In the total Canadian landscape the tiny Niagara Peninsula seems to be quite insignificant . Averaging only 40 kilometres in width between Lake Ontario and Lake Erie, and stretching just 65 kilometres from Hamilton to the Niagara river, its size belies Niagara's importance in the provincial and the national agricultural picture, especially its ability to grow tender fruit and grapes.
With only 6% of Canada able to grow food on classes 1 to 3 land , and of this only a few million acres (0.5%) being class 1 land i.e. without any significant limitations for growing food, Niagara's special land base of 15,000 acres of tender fruit land and between 15,000 and 20,000 acres of grape land is a minuscule and very precious resource, regionally, provincially and nationally.

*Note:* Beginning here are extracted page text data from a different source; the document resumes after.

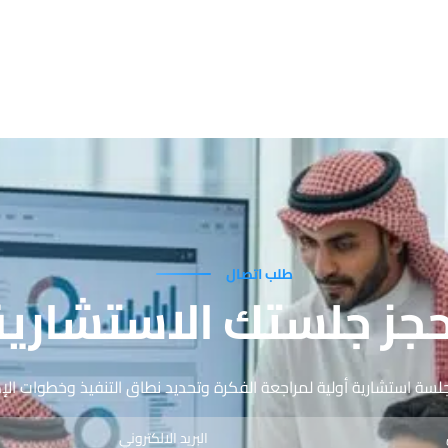
طلب اتصال
حجز جلستك الاستشارية
لسة استشارية أولية لمراجعة الفكرة وتحديد نطاق التنفيذ وخطوات ال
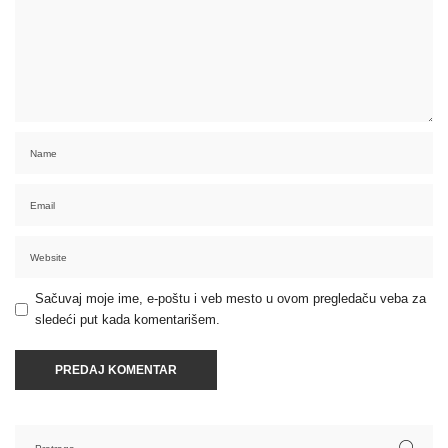
Sačuvaj moje ime, e-poštu i veb mesto u ovom pregledaču veba za
sledeći put kada komentarišem.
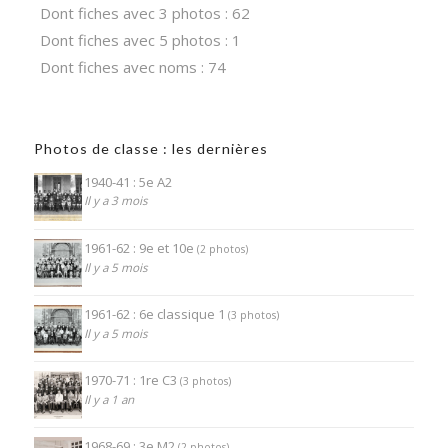
Dont fiches avec 3 photos : 62
Dont fiches avec 5 photos : 1
Dont fiches avec noms : 74
Photos de classe : les dernières
1940-41 : 5e A2
Il y a 3 mois
1961-62 : 9e et 10e
(2 photos)
Il y a 5 mois
1961-62 : 6e classique 1
(3 photos)
Il y a 5 mois
1970-71 : 1re C3
(3 photos)
Il y a 1 an
1968-69 : 3e M2
(2 photos)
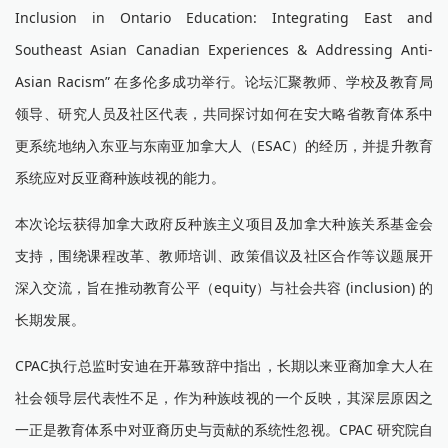
Inclusion in Ontario Education: Integrating East and
Southeast Asian Canadian Experiences & Addressing Anti-
Asian Racism” 在多伦多成功举行。论坛汇聚教师、学校及教育局
领导、研究人员及社区代表，共同探讨如何在安大略省教育体系中
更系统地纳入东亚与东南亚加拿大人（ESAC）的经历，并提升教育
系统应对反亚裔种族歧视的能力。
本次论坛获得加拿大政府反种族主义项目及加拿大种族关系基金会
支持，围绕课程改革、教师培训、政策倡议及社区合作等议题展开
深入交流，旨在推动教育公平（equity）与社会共容 (inclusion) 的
长期发展。
CPAC执行总监时安迪在开幕致辞中指出，长期以来亚裔加拿大人在
社会领导层代表性不足，作为种族歧视的一个反映，其深层原因之
一正是教育体系中对亚裔历史与贡献的系统性忽视。CPAC 研究院自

Even within Niagara, where most of the farmlands are classes 1-3, the predominantly class 1 fruit lands comprise only 15% of a total farmland base of 232,817 acres. Yet in 1996 they were responsible for 86% of the grapes and 82% of tender fruit produced in Ontario. To-day, 80% of Canada's grapes are grown in Niagara and tender fruit generated $40 million of the approximately $511 million in gross farm sales in 2001 and nearly $200 million of the nearly $11.8 billion in region-wide economic impacts.

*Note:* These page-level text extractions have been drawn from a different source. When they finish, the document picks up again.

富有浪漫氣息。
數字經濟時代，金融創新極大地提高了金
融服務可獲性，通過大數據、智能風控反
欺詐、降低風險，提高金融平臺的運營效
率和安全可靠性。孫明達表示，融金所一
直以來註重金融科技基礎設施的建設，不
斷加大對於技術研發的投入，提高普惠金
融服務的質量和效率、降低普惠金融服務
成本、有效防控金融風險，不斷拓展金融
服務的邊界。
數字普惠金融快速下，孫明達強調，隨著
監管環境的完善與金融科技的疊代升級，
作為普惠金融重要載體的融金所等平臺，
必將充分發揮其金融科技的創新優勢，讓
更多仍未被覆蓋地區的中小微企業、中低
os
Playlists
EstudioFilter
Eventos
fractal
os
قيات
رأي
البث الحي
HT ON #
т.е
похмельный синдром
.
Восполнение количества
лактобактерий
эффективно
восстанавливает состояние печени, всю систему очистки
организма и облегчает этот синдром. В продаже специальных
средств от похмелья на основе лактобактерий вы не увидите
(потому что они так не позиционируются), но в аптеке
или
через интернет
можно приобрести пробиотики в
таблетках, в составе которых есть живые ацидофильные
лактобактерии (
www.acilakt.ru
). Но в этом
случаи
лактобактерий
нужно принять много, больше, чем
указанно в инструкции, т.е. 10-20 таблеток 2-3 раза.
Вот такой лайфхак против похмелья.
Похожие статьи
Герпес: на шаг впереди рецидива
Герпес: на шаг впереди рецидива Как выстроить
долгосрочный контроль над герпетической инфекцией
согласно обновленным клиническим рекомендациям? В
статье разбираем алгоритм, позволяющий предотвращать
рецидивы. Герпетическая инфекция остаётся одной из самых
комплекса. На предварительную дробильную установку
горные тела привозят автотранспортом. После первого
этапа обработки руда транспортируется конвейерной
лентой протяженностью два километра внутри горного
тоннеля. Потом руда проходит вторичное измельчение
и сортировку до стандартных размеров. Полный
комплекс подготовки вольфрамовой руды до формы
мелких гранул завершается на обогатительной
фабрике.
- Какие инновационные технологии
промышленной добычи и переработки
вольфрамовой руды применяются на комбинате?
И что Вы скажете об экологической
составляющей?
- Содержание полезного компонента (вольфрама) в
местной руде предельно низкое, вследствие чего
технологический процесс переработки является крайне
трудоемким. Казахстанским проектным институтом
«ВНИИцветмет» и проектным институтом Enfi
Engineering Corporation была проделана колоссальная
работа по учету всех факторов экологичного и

In reviewing these impressive farm outputs, from such a scarce resource, it becomes apparent that Niagara fruit lands are very special and must be protected for future generations. This has been PALS task for almost thirty years, as a plethora of urban uses and abuses have threatened to diminish and even wipe out the fruit lands.
As stated in the early 1950's, by then Premier Leslie Frost " The fruit land of Niagara is doomed to vanish under industrial encroachment. We can't stop progress." Indeed by 1976 when PALS was formed, over a third of the fruit land was within municipal boundaries and a further third threatened by urban shadow. This rampant urban sprawl was halted in 1981, when at the end of a three year set of hearings, where PALS defended the land against a myriad of developers, municipalities and lawyers, the Ontario Municipal Board, determined restrictive urban boundaries for Niagara and declared that they should be "permanent" where they abutted tender fruit and grape lands.
With one significant exception, the over 500 acre expansion of the urban boundaries of the fruit growing area and Pelham on the Fonthill Kame in 2001, these boundaries have held, although the continued rapid rate of dividing the land through severances and other urban uses has threatened to bring a "death by a thousand cuts" to the unique fruit lands of Niagara.
Two recent governments have recognized the fragility of the land base, and made important plans to protect it for future generations of the public and farmers. First, in 1994, at the urging of PALS, the NDP Government of Ontario announced the Tender Fruit Land Program, which would have paid farmers to place restrictive covenants on their land, to protect it "in perpetuity." Linked with this visionary move they enacted strong Provincial Policy prohibiting development on all "specialty " crop lands such as these. The Tender Fruit Land program was cancelled by the incoming new government in 1995, just as the first restrictive covenants were to be place on the land.
Over the next ten years the 'bit -by - bit' urbanization of the unique fruit lands continued unabated, and cities within Niagara , such as its largest, St. Catharines, seemed anxious to ease their growth pangs through expansions onto fruit land.. In 2004, these extreme urban pressures were recognized by the Liberal Government, which acted to freeze development in Niagara , as part of its Greenbelt Plan. As of March 2005, the Government's Greenbelt Act ( Bill 127) the Provincial Policy Statement (PPS) and Growth Management Act (Bill 135). are indicators of its strong intent to protect Niagara fruit lands.
Nevertheless, PALS knows from past experience that legislation and policies can be "rolled back" . and that there is the ultimate need for the use of "restrictive covenants " on these , the best lands in Canada, if they are to be permanently protected for future generations, for once gone, they can never be replaced.